Dans toute révolution, il arrive inévitablement toutes sortes de bêtises, comme d’ailleurs dans toute autre période, et lorsqu’on a enfin de nouveau repris un peu son calme, on en vient nécessairement à la conclusion : Nous avons fait beaucoup de choses que nous eussions mieux fait de ne pas faire, et nous avons omis de faire beaucoup de choses que nous eussions dû faire, et c’est pour cela que nous avons essuyé un revers. Mais quel manque d’esprit critique que de sanctifier littéralement la Commune, de la déclarer infaillible, d’affirmer que chaque maison brûlée, chaque otage fusillé a subi, exactement et jusque dans le dernier détail, ce qui lui était dû [6]. Cela ne revient-il pas à affirmer que, durant la semaine de Mai, le peuple a fusillé exactement les gens qui devaient être fusillés - et pas plus et pas moins -, et qu’il a incendié exactement les bâtiments qu’il fallait, et pas plus et pas moins. Enfin, n’est-ce pas comme si l’on affirmait à propos de la première révolution française : tous ceux qui ont été guillotinés l’ont été à bon escient, aussi bien ceux que Robespierre a fait décapiter que ceux qui ont ensuite décapité Robespierre ? Voilà les enfantillages auxquels aboutissent des gens, au fond tout à fait débonnaires, qui veulent faire un effet terrible !

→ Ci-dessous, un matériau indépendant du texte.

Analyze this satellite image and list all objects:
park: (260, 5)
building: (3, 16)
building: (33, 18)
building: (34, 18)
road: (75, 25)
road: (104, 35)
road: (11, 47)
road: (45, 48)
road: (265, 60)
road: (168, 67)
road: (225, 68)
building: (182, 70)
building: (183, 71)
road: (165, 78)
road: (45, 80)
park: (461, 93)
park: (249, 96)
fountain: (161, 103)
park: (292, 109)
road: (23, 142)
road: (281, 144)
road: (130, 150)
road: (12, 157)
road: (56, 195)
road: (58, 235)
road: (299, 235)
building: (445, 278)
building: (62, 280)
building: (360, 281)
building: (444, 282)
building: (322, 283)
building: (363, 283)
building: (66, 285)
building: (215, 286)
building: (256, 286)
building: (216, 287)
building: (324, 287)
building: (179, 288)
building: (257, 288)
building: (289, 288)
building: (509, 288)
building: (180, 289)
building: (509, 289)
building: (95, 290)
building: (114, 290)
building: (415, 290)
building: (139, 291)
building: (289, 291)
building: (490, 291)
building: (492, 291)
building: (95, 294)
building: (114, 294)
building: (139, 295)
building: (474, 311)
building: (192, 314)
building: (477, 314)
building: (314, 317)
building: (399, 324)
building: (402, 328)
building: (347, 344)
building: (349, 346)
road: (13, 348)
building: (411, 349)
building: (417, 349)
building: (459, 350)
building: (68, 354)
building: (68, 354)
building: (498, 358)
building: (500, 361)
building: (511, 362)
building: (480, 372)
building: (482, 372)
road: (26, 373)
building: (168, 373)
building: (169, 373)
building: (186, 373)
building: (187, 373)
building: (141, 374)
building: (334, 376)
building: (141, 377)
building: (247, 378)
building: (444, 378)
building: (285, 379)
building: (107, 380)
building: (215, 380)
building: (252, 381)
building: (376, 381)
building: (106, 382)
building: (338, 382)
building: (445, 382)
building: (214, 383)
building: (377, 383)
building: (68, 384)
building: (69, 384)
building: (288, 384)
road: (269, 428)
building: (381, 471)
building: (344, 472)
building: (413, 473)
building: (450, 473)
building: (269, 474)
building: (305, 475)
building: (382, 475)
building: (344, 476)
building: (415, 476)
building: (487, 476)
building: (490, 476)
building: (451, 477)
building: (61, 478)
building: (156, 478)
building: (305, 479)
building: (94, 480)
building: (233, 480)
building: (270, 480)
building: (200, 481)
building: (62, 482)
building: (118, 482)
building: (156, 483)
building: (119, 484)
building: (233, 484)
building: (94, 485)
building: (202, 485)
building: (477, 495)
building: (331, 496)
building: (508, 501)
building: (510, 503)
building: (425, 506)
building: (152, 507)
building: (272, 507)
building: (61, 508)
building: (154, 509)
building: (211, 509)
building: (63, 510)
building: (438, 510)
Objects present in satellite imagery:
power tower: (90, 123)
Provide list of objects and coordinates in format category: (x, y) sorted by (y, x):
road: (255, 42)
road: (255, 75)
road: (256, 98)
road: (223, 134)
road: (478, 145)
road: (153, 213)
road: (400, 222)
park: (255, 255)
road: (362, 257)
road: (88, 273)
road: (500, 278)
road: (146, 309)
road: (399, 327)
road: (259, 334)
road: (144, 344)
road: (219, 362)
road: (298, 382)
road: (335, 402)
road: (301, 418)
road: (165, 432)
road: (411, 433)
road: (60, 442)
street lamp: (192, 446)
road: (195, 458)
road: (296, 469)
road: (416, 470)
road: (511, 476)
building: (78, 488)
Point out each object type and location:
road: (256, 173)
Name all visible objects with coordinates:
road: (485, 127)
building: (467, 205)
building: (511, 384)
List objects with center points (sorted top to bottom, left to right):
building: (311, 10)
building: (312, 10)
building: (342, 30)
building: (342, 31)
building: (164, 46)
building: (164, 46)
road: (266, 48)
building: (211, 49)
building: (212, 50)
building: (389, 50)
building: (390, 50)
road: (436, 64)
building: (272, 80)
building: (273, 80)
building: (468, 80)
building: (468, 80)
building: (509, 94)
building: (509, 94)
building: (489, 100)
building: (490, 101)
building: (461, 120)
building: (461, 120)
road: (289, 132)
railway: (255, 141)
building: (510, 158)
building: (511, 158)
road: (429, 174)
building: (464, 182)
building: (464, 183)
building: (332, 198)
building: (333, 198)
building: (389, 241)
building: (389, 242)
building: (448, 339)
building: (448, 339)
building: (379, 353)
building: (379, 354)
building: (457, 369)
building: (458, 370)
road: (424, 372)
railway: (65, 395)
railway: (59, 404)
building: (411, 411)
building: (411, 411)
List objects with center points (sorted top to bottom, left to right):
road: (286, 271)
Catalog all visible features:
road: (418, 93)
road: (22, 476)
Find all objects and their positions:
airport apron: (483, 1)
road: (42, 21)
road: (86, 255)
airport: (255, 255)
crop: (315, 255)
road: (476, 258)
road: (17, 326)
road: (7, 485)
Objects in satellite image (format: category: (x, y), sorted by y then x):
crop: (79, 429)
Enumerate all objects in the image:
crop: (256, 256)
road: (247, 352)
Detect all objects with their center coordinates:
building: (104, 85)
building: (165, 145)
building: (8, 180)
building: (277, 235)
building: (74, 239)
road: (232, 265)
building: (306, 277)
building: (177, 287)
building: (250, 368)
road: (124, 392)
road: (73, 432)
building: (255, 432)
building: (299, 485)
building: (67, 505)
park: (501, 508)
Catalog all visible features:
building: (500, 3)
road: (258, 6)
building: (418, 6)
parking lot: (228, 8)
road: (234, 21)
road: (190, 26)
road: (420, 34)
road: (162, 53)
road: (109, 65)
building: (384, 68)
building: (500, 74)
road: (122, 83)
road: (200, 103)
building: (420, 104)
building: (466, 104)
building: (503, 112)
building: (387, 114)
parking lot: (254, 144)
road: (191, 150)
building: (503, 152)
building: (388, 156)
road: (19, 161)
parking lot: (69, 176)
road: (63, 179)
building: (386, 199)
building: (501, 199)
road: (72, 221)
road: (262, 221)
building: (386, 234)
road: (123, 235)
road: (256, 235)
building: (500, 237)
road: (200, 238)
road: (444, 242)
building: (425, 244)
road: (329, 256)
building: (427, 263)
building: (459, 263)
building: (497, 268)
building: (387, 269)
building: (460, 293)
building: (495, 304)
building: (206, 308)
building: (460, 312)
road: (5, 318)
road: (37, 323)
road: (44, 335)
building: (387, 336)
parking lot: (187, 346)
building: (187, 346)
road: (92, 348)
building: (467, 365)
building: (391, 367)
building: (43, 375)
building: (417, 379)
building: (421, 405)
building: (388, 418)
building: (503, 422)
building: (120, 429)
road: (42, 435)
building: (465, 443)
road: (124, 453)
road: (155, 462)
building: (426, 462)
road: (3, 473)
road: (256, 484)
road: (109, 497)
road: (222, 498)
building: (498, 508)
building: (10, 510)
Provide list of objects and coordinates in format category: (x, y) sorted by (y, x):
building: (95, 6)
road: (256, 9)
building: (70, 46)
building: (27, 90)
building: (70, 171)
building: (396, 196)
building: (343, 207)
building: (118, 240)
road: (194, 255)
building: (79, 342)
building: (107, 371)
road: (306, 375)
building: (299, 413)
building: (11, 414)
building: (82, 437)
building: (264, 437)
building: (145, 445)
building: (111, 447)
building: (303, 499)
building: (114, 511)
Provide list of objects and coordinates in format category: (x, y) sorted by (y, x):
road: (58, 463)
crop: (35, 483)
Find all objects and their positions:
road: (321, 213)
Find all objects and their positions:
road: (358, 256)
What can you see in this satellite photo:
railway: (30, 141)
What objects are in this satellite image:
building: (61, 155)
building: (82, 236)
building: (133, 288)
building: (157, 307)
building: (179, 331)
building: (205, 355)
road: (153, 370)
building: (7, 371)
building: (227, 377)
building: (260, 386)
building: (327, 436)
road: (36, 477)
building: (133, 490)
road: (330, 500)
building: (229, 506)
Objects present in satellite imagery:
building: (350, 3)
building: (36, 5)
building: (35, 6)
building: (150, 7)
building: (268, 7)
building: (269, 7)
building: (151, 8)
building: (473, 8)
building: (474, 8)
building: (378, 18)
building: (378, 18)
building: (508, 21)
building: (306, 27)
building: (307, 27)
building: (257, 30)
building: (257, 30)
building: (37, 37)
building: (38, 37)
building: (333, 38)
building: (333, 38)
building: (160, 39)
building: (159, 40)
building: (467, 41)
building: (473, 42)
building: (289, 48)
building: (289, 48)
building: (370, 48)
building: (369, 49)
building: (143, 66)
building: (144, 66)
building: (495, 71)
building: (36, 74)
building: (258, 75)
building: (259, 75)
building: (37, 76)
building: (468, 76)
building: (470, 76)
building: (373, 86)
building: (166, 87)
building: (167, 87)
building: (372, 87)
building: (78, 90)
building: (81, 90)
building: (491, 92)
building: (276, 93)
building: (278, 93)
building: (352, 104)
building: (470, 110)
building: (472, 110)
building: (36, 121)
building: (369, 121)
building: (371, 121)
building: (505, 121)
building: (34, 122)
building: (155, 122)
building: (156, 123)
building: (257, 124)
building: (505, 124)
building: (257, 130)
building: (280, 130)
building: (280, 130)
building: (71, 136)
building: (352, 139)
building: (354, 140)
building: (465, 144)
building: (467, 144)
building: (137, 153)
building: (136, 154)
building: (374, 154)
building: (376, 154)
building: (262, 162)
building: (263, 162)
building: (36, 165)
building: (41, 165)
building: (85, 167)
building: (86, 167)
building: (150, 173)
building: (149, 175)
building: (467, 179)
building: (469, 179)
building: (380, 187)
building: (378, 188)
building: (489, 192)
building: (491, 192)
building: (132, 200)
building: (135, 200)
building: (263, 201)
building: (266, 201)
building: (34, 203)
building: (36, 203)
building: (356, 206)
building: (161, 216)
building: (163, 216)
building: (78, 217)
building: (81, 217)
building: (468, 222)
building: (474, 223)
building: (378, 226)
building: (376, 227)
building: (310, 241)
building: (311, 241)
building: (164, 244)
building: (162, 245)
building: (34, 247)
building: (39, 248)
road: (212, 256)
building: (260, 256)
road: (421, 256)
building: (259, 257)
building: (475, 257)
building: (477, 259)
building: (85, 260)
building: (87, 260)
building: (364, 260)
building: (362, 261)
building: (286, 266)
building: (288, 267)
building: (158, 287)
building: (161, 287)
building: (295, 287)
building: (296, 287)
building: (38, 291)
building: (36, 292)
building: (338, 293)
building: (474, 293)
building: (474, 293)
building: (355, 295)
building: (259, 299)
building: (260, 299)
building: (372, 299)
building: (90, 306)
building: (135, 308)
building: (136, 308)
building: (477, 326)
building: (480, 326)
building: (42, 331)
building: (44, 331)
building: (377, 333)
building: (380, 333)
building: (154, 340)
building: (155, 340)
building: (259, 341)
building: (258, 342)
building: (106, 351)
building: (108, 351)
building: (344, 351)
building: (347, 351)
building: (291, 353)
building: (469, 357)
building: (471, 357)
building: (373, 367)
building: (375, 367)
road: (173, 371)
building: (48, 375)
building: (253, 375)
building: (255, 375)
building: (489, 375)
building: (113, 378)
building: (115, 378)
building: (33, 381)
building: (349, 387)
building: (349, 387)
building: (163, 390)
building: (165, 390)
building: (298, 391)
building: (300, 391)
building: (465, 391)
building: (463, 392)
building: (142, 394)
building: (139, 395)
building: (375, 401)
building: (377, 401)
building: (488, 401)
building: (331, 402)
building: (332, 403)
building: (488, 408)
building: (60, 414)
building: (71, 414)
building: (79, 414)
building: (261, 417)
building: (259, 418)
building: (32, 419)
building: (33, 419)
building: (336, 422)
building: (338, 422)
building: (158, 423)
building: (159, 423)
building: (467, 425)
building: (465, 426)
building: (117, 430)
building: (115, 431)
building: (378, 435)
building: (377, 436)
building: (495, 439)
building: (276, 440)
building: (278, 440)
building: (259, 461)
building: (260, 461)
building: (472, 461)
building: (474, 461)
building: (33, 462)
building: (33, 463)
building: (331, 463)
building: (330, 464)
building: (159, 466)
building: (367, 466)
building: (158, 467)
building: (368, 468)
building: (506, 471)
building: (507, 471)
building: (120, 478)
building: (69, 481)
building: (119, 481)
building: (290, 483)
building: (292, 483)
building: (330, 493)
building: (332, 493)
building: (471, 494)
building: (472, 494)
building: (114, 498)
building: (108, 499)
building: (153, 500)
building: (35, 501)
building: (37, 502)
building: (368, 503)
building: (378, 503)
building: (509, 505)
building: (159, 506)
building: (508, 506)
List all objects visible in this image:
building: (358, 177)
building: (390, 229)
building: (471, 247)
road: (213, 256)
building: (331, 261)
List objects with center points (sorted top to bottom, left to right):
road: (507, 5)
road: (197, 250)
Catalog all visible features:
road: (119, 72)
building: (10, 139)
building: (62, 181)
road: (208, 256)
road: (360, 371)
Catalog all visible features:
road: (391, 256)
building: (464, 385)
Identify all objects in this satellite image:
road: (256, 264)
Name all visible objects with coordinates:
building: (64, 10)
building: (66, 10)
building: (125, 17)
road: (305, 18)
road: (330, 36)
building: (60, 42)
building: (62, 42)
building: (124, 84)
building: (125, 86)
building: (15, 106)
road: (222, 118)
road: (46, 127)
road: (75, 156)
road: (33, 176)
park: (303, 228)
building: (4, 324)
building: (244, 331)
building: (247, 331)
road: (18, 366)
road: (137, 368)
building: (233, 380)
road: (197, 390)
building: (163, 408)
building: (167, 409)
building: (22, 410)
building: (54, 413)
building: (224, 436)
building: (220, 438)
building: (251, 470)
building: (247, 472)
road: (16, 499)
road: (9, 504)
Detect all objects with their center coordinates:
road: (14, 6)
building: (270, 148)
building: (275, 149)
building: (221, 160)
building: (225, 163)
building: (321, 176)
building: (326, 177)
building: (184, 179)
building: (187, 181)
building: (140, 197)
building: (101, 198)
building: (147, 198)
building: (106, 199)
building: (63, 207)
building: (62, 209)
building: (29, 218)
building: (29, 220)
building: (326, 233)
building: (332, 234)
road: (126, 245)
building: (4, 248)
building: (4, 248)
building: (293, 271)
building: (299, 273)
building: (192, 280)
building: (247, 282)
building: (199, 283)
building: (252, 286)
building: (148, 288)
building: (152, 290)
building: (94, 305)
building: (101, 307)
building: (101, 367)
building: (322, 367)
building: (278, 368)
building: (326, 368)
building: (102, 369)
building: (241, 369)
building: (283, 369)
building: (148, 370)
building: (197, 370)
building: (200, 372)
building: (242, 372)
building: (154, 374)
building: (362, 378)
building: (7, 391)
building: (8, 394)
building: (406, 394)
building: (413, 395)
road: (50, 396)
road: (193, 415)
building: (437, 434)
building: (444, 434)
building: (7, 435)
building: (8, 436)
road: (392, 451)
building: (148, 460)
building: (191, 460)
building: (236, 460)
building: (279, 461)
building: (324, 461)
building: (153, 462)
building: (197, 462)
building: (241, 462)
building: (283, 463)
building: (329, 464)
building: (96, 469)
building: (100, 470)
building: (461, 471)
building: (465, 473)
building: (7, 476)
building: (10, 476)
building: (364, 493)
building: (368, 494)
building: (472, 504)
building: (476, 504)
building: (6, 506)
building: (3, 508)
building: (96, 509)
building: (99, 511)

Mais, il suffit ! Malgré toutes les excentricités de réfugiés et toutes les tentatives - qui se changent en leur contraire - de vouloir faire apparaître Charles ou Edouard comme des terreurs, il y a incontestablement un progrès fondamental dans ce programme : c’est le premier manifeste, par lequel des ouvriers français professent l’actuel communisme allemand. Qui plus est, des ouvriers de la tendance qui tient les Français pour le peuple élu de la révolution et Paris pour la Jérusalem révolutionnaire. C’est le mérite incontesté de Vaillant - cosignataire du programme et excellent connaisseur de la langue allemande et de notre littérature socialiste - que de les avoir amené à faire ce pas. Les ouvriers socialistes allemands, qui ont démontré qu’ils étaient totalement affranchis de tout chauvinisme national, peuvent considérer comme un symptôme de bon augure le fait que des ouvriers français adoptent des principes théoriques
justes, bien qu’ils viennent d’Allemagne.